The National Cup Recycling Scheme launched in 2018 and has saved over 150 million paper cups from landfill. If we were to position these end to end in a direct line, their combined distance in kilometres would reach further than from Valpak’s office in Stratford-upon-Avon, Warwickshire, to Cairns, on the East Coast of Australia. As a result of the Scheme’s success, the UK paper cup recycling rate has increased from 1 in 400 cups being recycled in the UK in in 2017, to 1 in 17 in 2020.

The Scheme now entering its third year provides the ideal opportunity to reflect on this significant result and set out the path for its future success.
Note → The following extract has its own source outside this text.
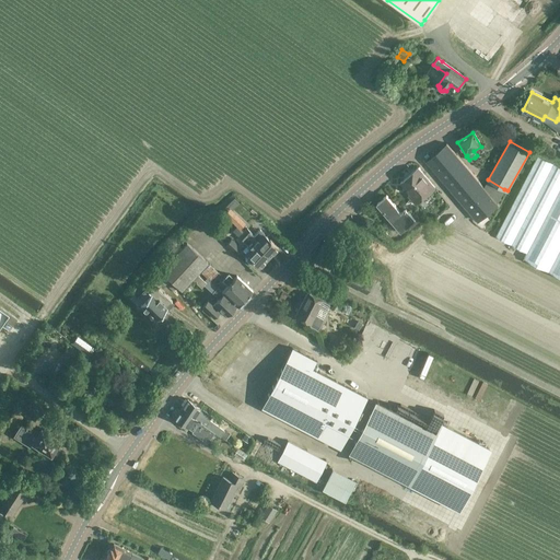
[(478,221),(499,205),(446,143),(427,162),(478,221)]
The first step to this is to dispel the outdated myth that paper cups cannot be recycled in the UK; the second step is to continue to grow the UK’s infrastructure for collecting paper cups.  

Paper cups used for hot drinks can be recycled in the UK. In fact, there are three UK paper mills that accept paper cups. Together these have the capacity to process all paper cups consumed in the UK. The process for recycling a standard polyethylene lined cup, the kind used by the majority of retailers, is only slightly different to the standard process for recycling paper. The challenge, therefore, lies not in the recyclability but in the collection of paper cups.

To be recycled paper cups need to be collected in a separate waste stream. Many retailers realise that these are typically consumed on-the-go often on the high street or from a drive-thru and have installed cup recycling points inside their stores which are designed for you to be able to return your cup for it to be recycled. The National Cup Recycling Scheme has increased the number of waste collectors that collect paper cups. Starting from only 5 in 2018, the Scheme now has nearly 30 waste collectors signed up which increases the UK’s paper cup collection coverage.

While paper cups remain a component of daily, on-the-go packaging, the National Cup Recycling Scheme provides an effective recycling system for paper cups.